#### Activity:
Omit the images and output every line of the data below exactly.

(Stored dataset items)
□ □ □

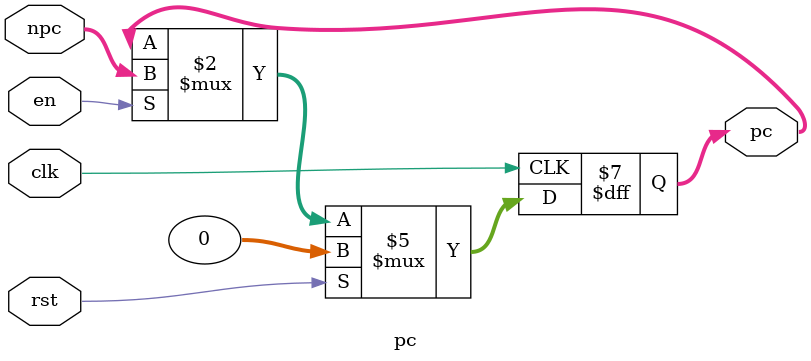
<source format=v>
`timescale 1ns / 1ps

module pc(
    input wire clk, rst, en,
    input wire[31:0] npc,
    
    output reg [31:0] pc
    );

    always @(posedge clk) 
    begin
        if(rst)  pc <= 0; 
        else if(en)  pc <= npc; 
    end

endmodule

</source>
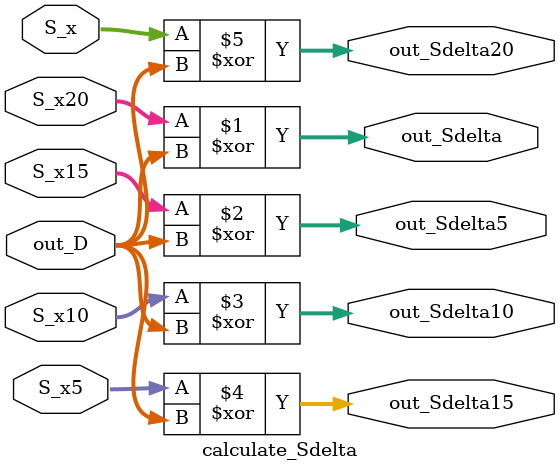
<source format=v>
module calculate_Sdelta(out_Sdelta, out_Sdelta5, out_Sdelta10, out_Sdelta15, out_Sdelta20, S_x,
			S_x5, S_x10, S_x15, S_x20, out_D);
output [63:0] out_Sdelta, out_Sdelta5, out_Sdelta10, out_Sdelta15, out_Sdelta20;
input [63:0] S_x, S_x5, S_x10, S_x15, S_x20, out_D;

assign out_Sdelta = S_x20 ^ out_D;
assign out_Sdelta5 = S_x15 ^ out_D;
assign out_Sdelta10 = S_x10 ^ out_D;
assign out_Sdelta15 = S_x5 ^ out_D;
assign out_Sdelta20 = S_x ^ out_D;

endmodule


</source>
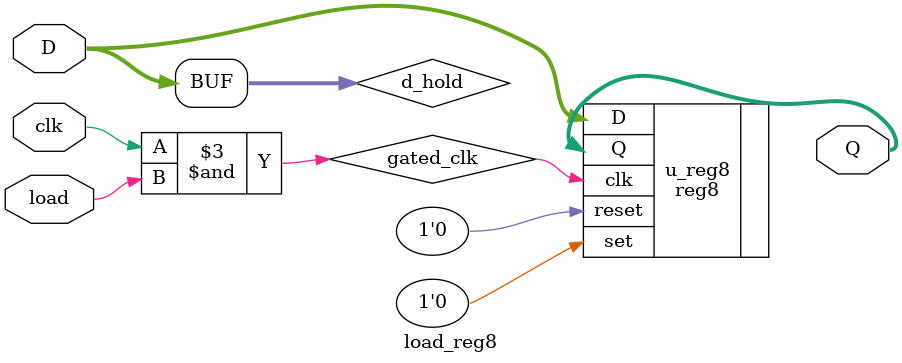
<source format=v>
module load_reg8 (
    input  wire       clk,
    input  wire       load,
    input  wire [7:0] D,
    output wire [7:0] Q
);
    reg [7:0] d_hold = 8'h00;
    always @(*) begin
        d_hold = D; // combinational pass-through
    end

    reg gated_clk;
    always @(*) gated_clk = clk & load;

    reg8 u_reg8 (
        .D    (d_hold),
        .clk  (gated_clk),
        .set  (1'b0),
        .reset(1'b0),
        .Q    (Q)
    );
endmodule
</source>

□ □ □

#### Output for this task:
<source format=v>
`timescale 1ns / 1ps

module pc(
    input wire clk, rst, en,
    input wire[31:0] npc,
    
    output reg [31:0] pc
    );

    always @(posedge clk) 
    begin
        if(rst)  pc <= 0; 
        else if(en)  pc <= npc; 
    end

endmodule

</source>
<source format=v>
module calculate_Sdelta(out_Sdelta, out_Sdelta5, out_Sdelta10, out_Sdelta15, out_Sdelta20, S_x,
			S_x5, S_x10, S_x15, S_x20, out_D);
output [63:0] out_Sdelta, out_Sdelta5, out_Sdelta10, out_Sdelta15, out_Sdelta20;
input [63:0] S_x, S_x5, S_x10, S_x15, S_x20, out_D;

assign out_Sdelta = S_x20 ^ out_D;
assign out_Sdelta5 = S_x15 ^ out_D;
assign out_Sdelta10 = S_x10 ^ out_D;
assign out_Sdelta15 = S_x5 ^ out_D;
assign out_Sdelta20 = S_x ^ out_D;

endmodule


</source>
<source format=v>
module load_reg8 (
    input  wire       clk,
    input  wire       load,
    input  wire [7:0] D,
    output wire [7:0] Q
);
    reg [7:0] d_hold = 8'h00;
    always @(*) begin
        d_hold = D; // combinational pass-through
    end

    reg gated_clk;
    always @(*) gated_clk = clk & load;

    reg8 u_reg8 (
        .D    (d_hold),
        .clk  (gated_clk),
        .set  (1'b0),
        .reset(1'b0),
        .Q    (Q)
    );
endmodule
</source>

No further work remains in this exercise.